▶ GIVEN EXERCISE: Transcribe the part of the baby checkers assignment starting at "CIS300 Spring 2005: Assignment" and ending at "not used here.)", word for word.

▶ EXCERPTED PASSAGE:

CIS300 Spring 2005: Assignment 5

15 points; due Wednesday, March 16, at 10:00pm
You must write a program that plays ``baby checkers.''

``Baby checkers'' is a simplified version of checkers, where a player's pieces can move one square left, right, or forwards (but not backwards). A piece is captured by an opponent if it is surrounded on two or more of its 4 sides by the opponent's pieces. (Unlike regular checkers, diagonal squares are not used here.)

Here are the first two moves of an example game, played on a 3-by-3 board. (Let C stand for ``computer'' and H for ``human.'')

0 Start:   1 Move:    2 Response:

H H H      H . H      H . H
. . . ==>  . H . ==>  ! H .

▶ DATASET EXTRACT:
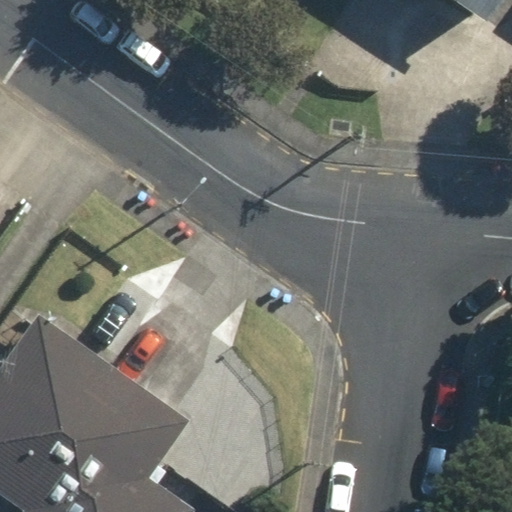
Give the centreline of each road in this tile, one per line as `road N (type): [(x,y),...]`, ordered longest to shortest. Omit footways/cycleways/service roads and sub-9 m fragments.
road 1 (residential): [(416,226),(294,213),(225,175),(0,15)]
road 2 (residential): [(379,511),(416,226)]
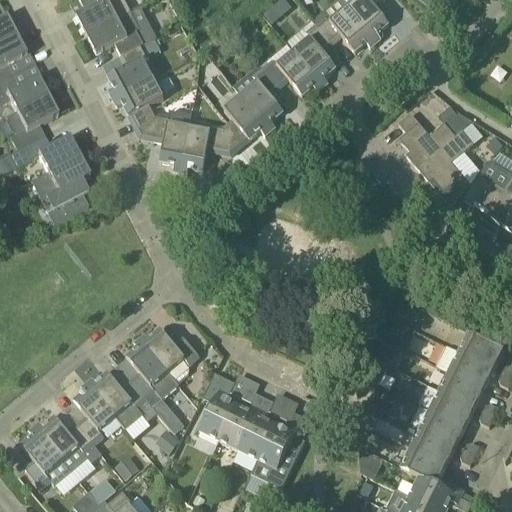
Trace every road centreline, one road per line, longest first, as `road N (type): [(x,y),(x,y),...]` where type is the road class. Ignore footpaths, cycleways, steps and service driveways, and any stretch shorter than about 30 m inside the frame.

▶ SOLVED PROBLEM:
CIS300 Spring 2005: Assignment 5

15 points; due Wednesday, March 16, at 10:00pm
You must write a program that plays ``baby checkers.''

``Baby checkers'' is a simplified version of checkers, where a player's pieces can move one square left, right, or forwards (but not backwards). A piece is captured by an opponent if it is surrounded on two or more of its 4 sides by the opponent's pieces. (Unlike regular checkers, diagonal squares are not used here.)